NVIDIA DGX Cloud organization needs to build and operate AI infrastructure to support AI/ML platform initiatives, enabling researchers to develop, train, and deploy AI models on a global scale. The role aims to accelerate NVIDIA's research and product innovation by delivering a resilient, high-performance AI platform that integrates hardware, orchestration, and developer productivity, while evolving to meet the scale and complexity of AI workloads.
Requirements
- Deep technical understanding of AI/ML workflows, job scheduling (Slurm, Kubernetes, hybrid orchestration), and large-scale distributed systems.
- Proficiency in optimizing resource usage and monitoring performance metrics in compute-heavy settings.
- Experience building platforms across cloud and on-prem hybrid architectures, integrating with internal and external MLOps stacks.
- Proficiency with observability and telemetry tools (e.g., Grafana, Prometheus) for infrastructure monitoring and performance analysis.
- Demonstrated success in implementing AI and machine learning systems and platform initiatives at a large scale encompassing workload coordination, data pipeline incorporation, model training environments, and GPU fleet supervision.
- Proficient in AI/ML systems, model lifecycle oversight, and developer tools for extensive training tasks.

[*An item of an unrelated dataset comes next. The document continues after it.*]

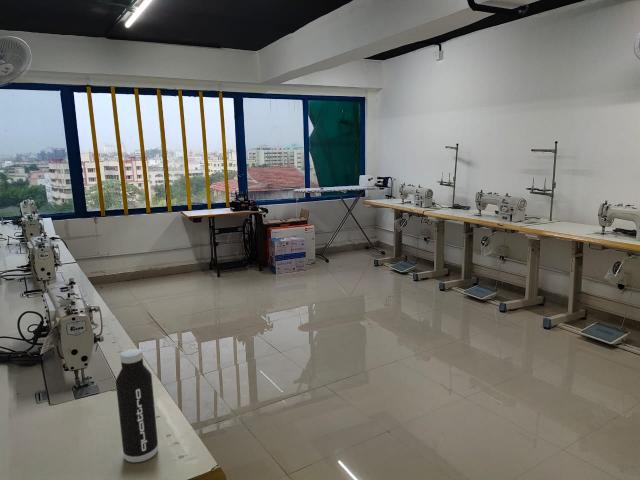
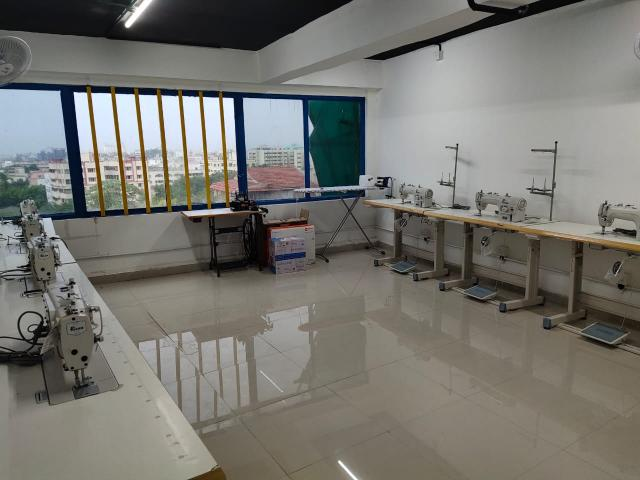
- water bottle [115,348,159,463]
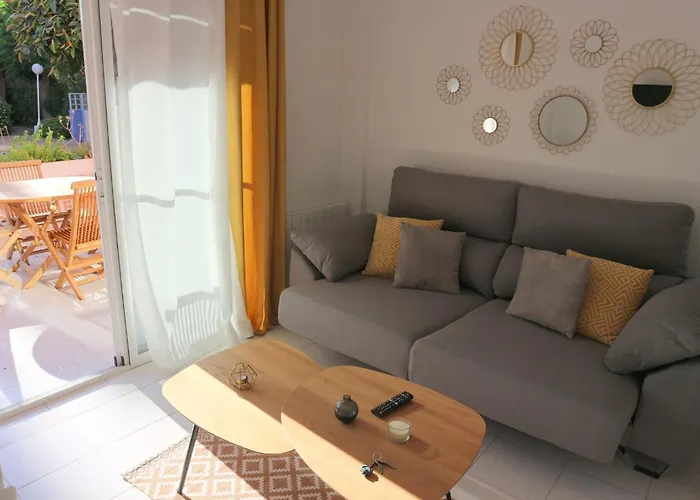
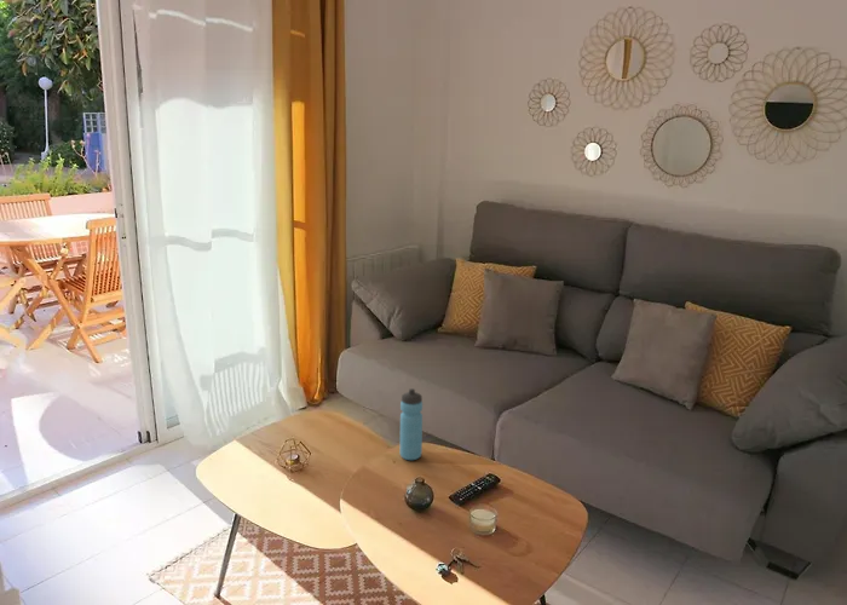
+ water bottle [399,387,424,461]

- Deep familiarity with cloud compute and orchestration technologies, and a passion for automation and operational excellence.
Responsibilities
- Lead and scale the Technical Program Management organization responsible for the DGX Cloud AI/ML platform, enabling over 1,000+ NVIDIA researchers globally.
- Drive the roadmap for end-to-end AI/ML infrastructure, spanning cluster bring-up, workload orchestration, GPU resource management, and integration with MLOps pipelines.
- Lead complex programs involving next-generation systems (e.g., GB200) and fleet-wide scaling initiatives across OCI, GCP, and other hyperscalers.
- Own platform efficiency and capacity management, using deep understanding of scheduling systems (e.g., Slurm, hybrid models) to optimize job placement, utilization, and turnaround time.
- Establish data-driven operational metrics availability, occupancy, wait times, throughput and use them to guide continuous improvement and prioritization.
- Implement governance and visibility frameworks that drive alignment, predictability, and accountability across AI platform initiatives.
- Represent DGX Cloud programs to senior leadership, clearly articulating impact, risk, and value across engineering and research organizations.
Other
- 15+ overall years of technical program management experience, including 7+ years leading and developing TPM teams in infrastructure, AI/ML, or platform engineering domains.
- Collaborate with leaders in technology and innovation to outline platform needs, synchronize computing approach with AI model advancement, and provide a seamless researcher journey.
- Bachelor or Master in Computer Science, Engineering, or related field (or equivalent experience).
- Track record driving R&D productivity platforms and reducing friction for machine learning practitioners.
- Experience in new product introduction (NPI) for research and infrastructure systems.